When the consulate returned his passport, it was accompanied not by a visa but by a letter that said a decision about his visa had been delayed for three to six months. The two classes he was set to teach — one on far-right populism and another on political memory in Germany — were in jeopardy.
On Thursday morning, after spending weeks teaching the course over video conferencing from his home and after an appeal from U-Va. officials, Funke got an email from the consulate saying his visa had been granted.
The news comes just in time for Funke to finish the academic term with his students. But questions have been raised about what prompted the delay, which was first reported by the Cavalier Daily, the independent student newspaper.
A State Department official declined to answer questions about Funke’s case, saying she is barred by law from commenting on individual visa cases.
“We are constantly working to find mechanisms to improve our screening processes and to support legitimate travel and immigration to the United States while protecting U.S. citizens,” said the official, who spoke on the condition of anonymity, saying she cannot be named and asking that her comments be attributed to a “Department of State official.”
Funke, a renowned academic who studies far-right movements, last year wrote an article for the website of the American Institute for Contemporary German Studies at Johns Hopkins University linking violence in Charlottesville, where a white nationalist rally turned deadly in 2017, to the election of President Trump.
He has also visited Iran, a country whose citizens have largely been barred from entering the United States since Trump took office. The professor last visited Iran in 2014 for an academic conference and to visit the family of his wife, who emigrated from Iran to Germany in the 1980s and is now a German citizen.
In an interview Thursday, Funke said he was confounded because he had received the same visa — one designated for students and professors on academic exchanges — exactly a year earlier when he was a fellow at the American Institute for Contemporary German Studies.
“I was appalled to a degree, irritated,” Funke said. “It’s not very fair.”
Trump has sought to restrict travel from Iran, citing the potential that visitors pose a “national security threat.” Within days of taking office, he announced a travel ban that barred visitors from five predominantly Muslim countries, including Iran, and has granted exceptions to a fraction of those who have applied for visas. The sweeping ban has kept Iranian grandmothers from visiting family in the United States and barred a Libyan toddler from being reunited with her American mother.
The travel ban has also posed challenges for students and scholars seeking to study or conduct research in the United States. Recently, Iranian students have had their visas abruptly revoked when they attempted to return to school.
Protests erupted last month at Logan International Airport in Boston when Shahab Dehghani, an Iranian student who had arrived to start his spring semester at Northeastern University, had his visa revoked. Boston immigration attorneys told Commonwealth Magazine that he was at least the 10th student to be deported from Logan.
Jeffrey Grossman, the chair of Germanic languages and literatures at U-Va. who is co-teaching the classes with Funke, said students are deeply interested in both classes’ topics — far-right populism and political memory — in part because of Charlottesville’s unfortunate connection with both topics.

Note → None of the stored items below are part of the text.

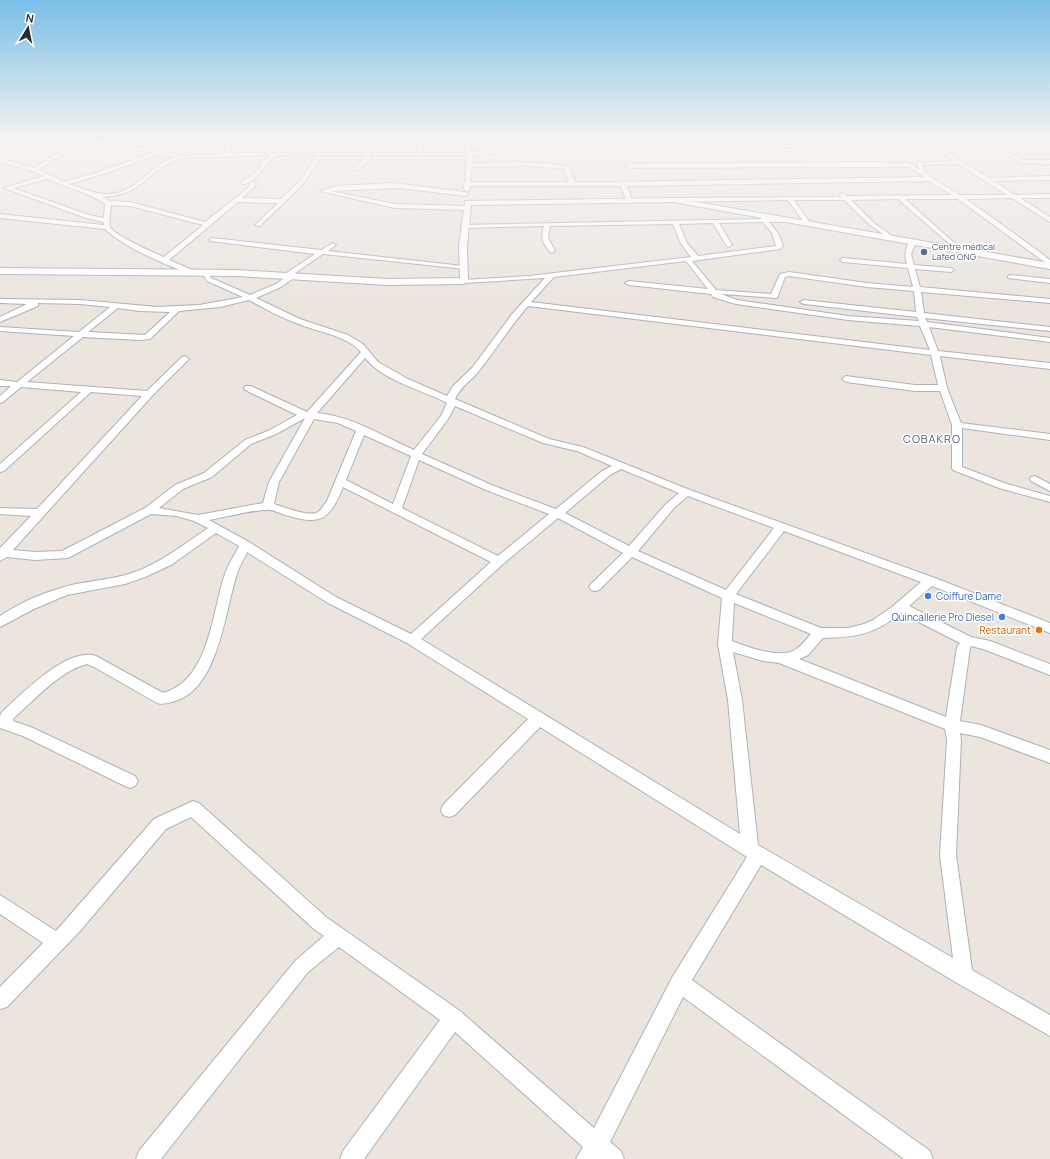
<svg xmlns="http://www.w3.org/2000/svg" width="1050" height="1159" font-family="Manrope,sans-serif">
  <rect width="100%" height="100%" fill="#ebe5de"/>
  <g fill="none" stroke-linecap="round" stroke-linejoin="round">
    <g stroke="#aeb1ba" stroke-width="2">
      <g id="minor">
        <path d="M80,141H95L178,154V156L225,154L227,141H231L230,153H266L275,141H280L271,153H416L419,141H423L421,153H467L465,141H469L472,152L531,150L533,151L531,152L472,155V163C503,163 537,160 568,167L575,182H612L924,177L909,167L629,168L626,166L629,164L859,162L910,163L919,169L917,163L953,161L936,149L878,150L855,145L848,141H855L867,145L891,147L1050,146V148L1002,149L1024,160H1050V164L1021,163L996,149L944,150L989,178L1050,176V180L994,181L1015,195L1050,194V198H1020L1050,217V222L1012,198L966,199L1037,250L1050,260V266L958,199H905L962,250V252L960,253L898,199L851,200L874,223L895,238L896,239L893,241L870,225L844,200H794L810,223L807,225L805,224L788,200L673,202L670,200L673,198L841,197L840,195L843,193L847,196L952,195L928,181L627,186L632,200L629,202L626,200L621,186H470L469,191H465L463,184L465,183L467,155H371V158L357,171L354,169L367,155H322L304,183L260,226L255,225L278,203L238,202L169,260L197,272L198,273L195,275C173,269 120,245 105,229L0,218V214L104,225V222L86,218L4,188L44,176L33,171L0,162V158L34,168L49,158ZM85,142L152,153L99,172L64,182L39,170L53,160ZM159,154L174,157C162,161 153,170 143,178C115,202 100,195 69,184L103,174ZM271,155L264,160L256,172L242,182V184C257,185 264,161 277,156C284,153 309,155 317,155L300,181L281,199L242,198L256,185L255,182H251L248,188L205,222L130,202L109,201L104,197C145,195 149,166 183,158ZM958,164L1007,195H960L926,174L922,165ZM530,166L564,169L569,182H470L472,167ZM48,179C67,188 88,192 105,204L104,218L89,215L13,188ZM111,205L130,206L203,225L164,257C154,253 114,235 110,227C108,221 111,211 111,205Z"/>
        <path d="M178,141H188L191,143L189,144Z"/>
        <path d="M549,141H553L555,150H551Z"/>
        <path d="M792,149L794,151L634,152L632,151L634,150Z"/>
        <path d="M393,183L465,192L468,194L465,196L400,188L331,191L395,204L467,206L470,208L467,210L395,208L320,191L337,186Z"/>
        <path d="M763,214L767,219L789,218L792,220L789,222H769L778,233L783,246L780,249L692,261L716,290L771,294L780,274L789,272L867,283L913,287L908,268L843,262L840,260L843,258L907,264C905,256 904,244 913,240L916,242L911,254L914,265L951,268L954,270L951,272L915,269L920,287L1050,299V303L921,292L924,313L1050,327V331L925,318L927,322L1050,338V342L929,327L938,351L1050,363V369L940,356L947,388L961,423L1050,434V440L962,428V467L1007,484L1050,496V502L999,488L953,470L952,468V425L940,391H915L846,382L842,379L846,376L915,385H938L931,355L528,306C510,327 495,350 479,371C470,382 461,386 455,399L549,439L583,447L690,490L935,578L1050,623V633L932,586L909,606L971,637L990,641L1050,664V675L983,649L971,646L970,648L960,721L981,725L1050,750V763L980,737L960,733L961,740L956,855L972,970L1050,1015V1036L957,983L761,865L692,980L930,1151L933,1159H904L683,997L610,1142L621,1151L624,1159H576L583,1147L455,1032L364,1159H340L343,1151L440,1020L339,947L308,972L161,1159H136L139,1151L296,960L324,936L314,929L191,817L166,829L81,930L7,1007L0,1009V987L43,943L0,914V895L56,931L154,819L193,801L199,803L326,917L460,1011L594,1128L673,976L747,857L540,727L455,815L449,817L443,815L441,810L443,805L528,719L407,643L328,603L247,552C244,560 238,568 236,577C225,612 218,689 175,701C168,703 163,705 157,703L94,667L87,664C61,670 33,701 13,719V721L33,728L135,776L138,781L135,786L130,788L125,786L23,736L0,728V716L2,712C23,693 67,647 96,656L163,693C209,681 212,613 224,577C227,566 234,556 239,546L216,533L171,565L145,577L125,584L67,595L34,609L0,627V616C23,601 49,590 76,584C93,581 112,579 129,574C158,565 183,545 208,528L194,521L176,516L151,514L68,558L35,560L7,557L0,561V548L31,516L0,514V508L37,509L142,396L91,392L4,471L0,472V464L81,392L21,387L3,402L0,403V396L11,386H0V380L17,382L74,336L0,331V327L79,332L110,307L80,304L38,303V306L0,322V317L27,304L0,303V299L80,300L158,307L199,305L243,297L207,281L202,273L203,272H207L212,279L216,280L250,295L276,284L286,277L284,275L285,274L315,254L210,241L209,240L212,238L321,250L333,243L336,245L328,251L463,266L465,267V269L323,254L295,273L297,275L296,276L281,287L256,298L300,319L348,335L363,344L378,362L408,379L447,396L453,386L472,368L513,313L545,278L464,283L460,281L462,280L529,276L691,257L681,244L673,224L550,226L548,238L555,251L552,253L550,252C543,244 540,237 544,226L464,228L461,226L462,225L761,219L760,216ZM763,222L772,233L776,246L698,256L687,243L679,224L713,223L726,245L729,247L732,245L719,223ZM686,261L708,289L629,281L625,283L629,285L711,294L713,297L736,304L848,320L920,326L930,350L531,302L554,277ZM789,276L867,287L914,291L916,312L804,300L800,302L804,304L917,317L919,321L848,316L737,300L721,294L777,298L785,277ZM249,300C264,308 280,317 296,323C317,332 346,335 361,352L307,412L251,386H245L244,388L245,390L297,415L270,430L245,440L204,473L175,485L145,508L62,551L35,552L13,550L152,396L189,359L185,356L182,357L147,391L27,382L83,337L140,340L150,339L179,311L220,307ZM118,308L139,311L170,312L145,335L88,332ZM365,358C385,382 421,389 447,403L441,416L414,450C383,436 351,416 317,413ZM455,406L543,443L577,451L612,466L602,471L556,509L494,486L422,454L448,419ZM305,418L269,482L263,503L198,515L159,508L183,489L212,477L251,444L276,434ZM314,419L338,423L356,431L327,501C324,505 320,512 316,513C305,516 284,507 274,504L279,482ZM364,435L411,456L393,504L346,480ZM419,460L486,490L549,514L498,556L402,508ZM621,469L679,493L666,504L629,546L565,513L610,475ZM343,487L491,562L411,634L336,597L249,542L209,520C226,517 251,510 267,510C272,509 279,513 285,515C320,525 329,522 343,487ZM688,496L774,528L726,590L638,551L674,508ZM558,518L623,553L591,584L589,587L591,590L595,591L599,590L632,557L722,598L718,644L728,700L740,834L421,639L503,564ZM784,531L921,582L892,607L873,620L864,624L848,628H821L736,594ZM734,603L811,634C806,640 801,646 795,650C779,659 748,647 732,641ZM901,613L960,643L957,647L946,717L799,659L808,655L823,638C857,637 873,635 901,613ZM733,652L763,661L779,663L945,729L947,740L940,855L953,958L758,845L742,700Z"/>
        <path d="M1010,275L1050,279V283L1008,278V276Z"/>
        <path d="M1035,476L1050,484V491L1031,481L1030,479L1031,477Z"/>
      </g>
    </g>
    <g stroke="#aeb1ba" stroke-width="2">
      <path id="tertiary" d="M673,198L1050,263V269L673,202L471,205L467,246L468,281L464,284L387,285L237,276L0,274V268L237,270L387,279L460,278L459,246L465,201Z"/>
    </g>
    <use href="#minor" fill="#fff" fill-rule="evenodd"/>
    <use href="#tertiary" fill="#fff" fill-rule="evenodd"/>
  </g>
  <linearGradient id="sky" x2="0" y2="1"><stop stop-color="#7bbee7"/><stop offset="0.46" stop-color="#f6f3f0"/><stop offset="1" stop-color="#f6f3f0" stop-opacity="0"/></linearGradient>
  <rect width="1050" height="304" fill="url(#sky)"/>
  <circle fill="#5c6f8a" stroke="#fff" stroke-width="1.5" cx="924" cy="252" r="4"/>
  <g fill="#3f7fe0" stroke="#fff" stroke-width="1.5">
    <circle cx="928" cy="596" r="4"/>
    <circle cx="1002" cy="617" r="4"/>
  </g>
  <circle fill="#e8710a" stroke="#fff" stroke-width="1.5" cx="1039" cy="630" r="4"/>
  <g text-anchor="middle" stroke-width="3" stroke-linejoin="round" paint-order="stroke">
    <g font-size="9" fill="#4e5e75" stroke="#fff" text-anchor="start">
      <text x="932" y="250">Centre médical<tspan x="932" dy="10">Lafed ONG</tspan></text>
    </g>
    <g font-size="10" fill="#366cbe" stroke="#fff" text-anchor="start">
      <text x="936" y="600">Coiffure Dame</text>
      <text x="994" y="621" text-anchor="end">Quincallerie Pro Diesel</text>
    </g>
    <g font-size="10" fill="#c56008" stroke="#fff" text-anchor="end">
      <text x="1031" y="634">Restaurant</text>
    </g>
    <g font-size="11" letter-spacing="1" fill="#4f5878" stroke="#fff">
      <text x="932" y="443">COBAKRO</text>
    </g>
  </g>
  <g transform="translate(28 28) rotate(10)" stroke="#ffffff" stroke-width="3" paint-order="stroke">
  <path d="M0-3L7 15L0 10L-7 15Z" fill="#2b2b2b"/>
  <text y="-6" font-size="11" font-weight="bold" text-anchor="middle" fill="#2b2b2b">N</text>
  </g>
</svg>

In August 2017, it was the site of a violent protest by white nationalists who had come to oppose the removal of a statue of Confederate Gen. Robert E. Lee from a downtown park, filling the air of the quaint college town with racist and anti-Semitic chants. One protester, a man from Ohio with Nazi leanings, drove his car into a group of counterprotesters, injuring dozens and killing one, 32-year-old Heather Heyer.
Trump, later discussing the rallygoers and the counterprotesters, said there were “good people on both sides.” It became a flash point for critics who charge that Trump is emboldening white supremacists.
Grossman said the classes were partially inspired by a desire to help students process what had happened within a historical and global context, particularly as far-right movements rise in Germany, Austria, Poland, Hungary and the United States.
This week, one student in the class on far-right populism delivered an emotional presentation that touched on his experience as a counterprotester at the 2017 protest. Another student, in the class on political memory and the Holocaust, has had a reckoning with her education in rural Virginia, where she incorrectly learned that the Civil War was about states’ rights — not slavery.
After the events in 2017, Grossman said, “We certainly felt a strong consciousness . . . to take steps to work for a better world so things like that don’t happen again.”
The delay in Funke’s visa provided another teaching moment, Grossman said. When a student inquired about Funke’s visa situation last week, an exasperated Grossman replied: “You’re seeing right-wing populism in action.”